Thank you!!! This recipe looks so good I can't wait to try it. I love collecting recipes and have MANY. I collect cookbooks. I have a modest collection of around 300 cookbooks. I have downloaded 1000's of recipes online and have a personal collection of recipes from close to 8 years in culinary work. I worked for such places as the Ritz Carlton and Olives (no, not the olive garden)
If I can ever share a recipe for pastry (the majority of my culinary exp) or anything else please know I will be happy to do so.

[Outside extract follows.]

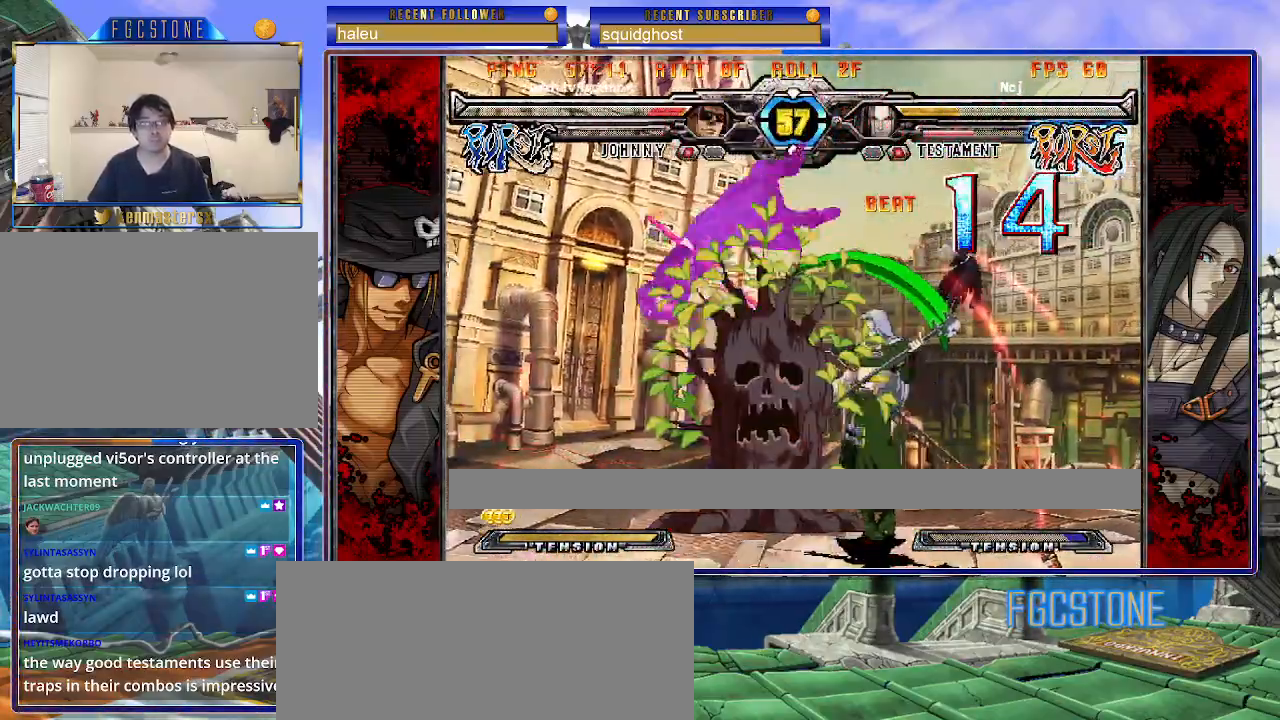
{"buttons": ["S"], "left_stick": "left", "events": [[17, "left_stick", "left"], [50, "K", "down"], [83, "S", "up"], [133, "S", "down"], [167, "K", "up"], [217, "K", "down"], [250, "S", "up"], [300, "S", "down"], [333, "K", "up"], [383, "K", "down"], [483, "K", "up"]]}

I have lost count of the great recipes I have found on this site so I hope I can give back to you all at some point.


----------



## deejaydebi (Sep 25, 2007)

Steve -

Good to see you! Glad the rice flour worked for you. I learned the rice flour trick when I lived in Hawaii they use it alot out there.

Dude -

Start with 1/2 teaspoon flour to 1/2 teaspoon water and make it into a paste then add a bit more of the water to thin it out and mix it into the sauce. This will prevent lumpy sauce. Mix it into the sauce and stir it constantly. If it's no thick enough for your liking add another 1/2 teaspon rice flour and 1/2 teasppon water mix into a paste andd add to the sauce. Once you figure out how thick you like it write it down!  
	

	
	
		
		



		
		
	


	





  You shouldn't nee more than a teaspoon.

BTW rice flour is great in gravies too you don't hide the wonderful meat flavor in corn starch! (Sorry Mama)


----------



## walking dude (Sep 25, 2007)

great Debi.........thankx..............


dude


----------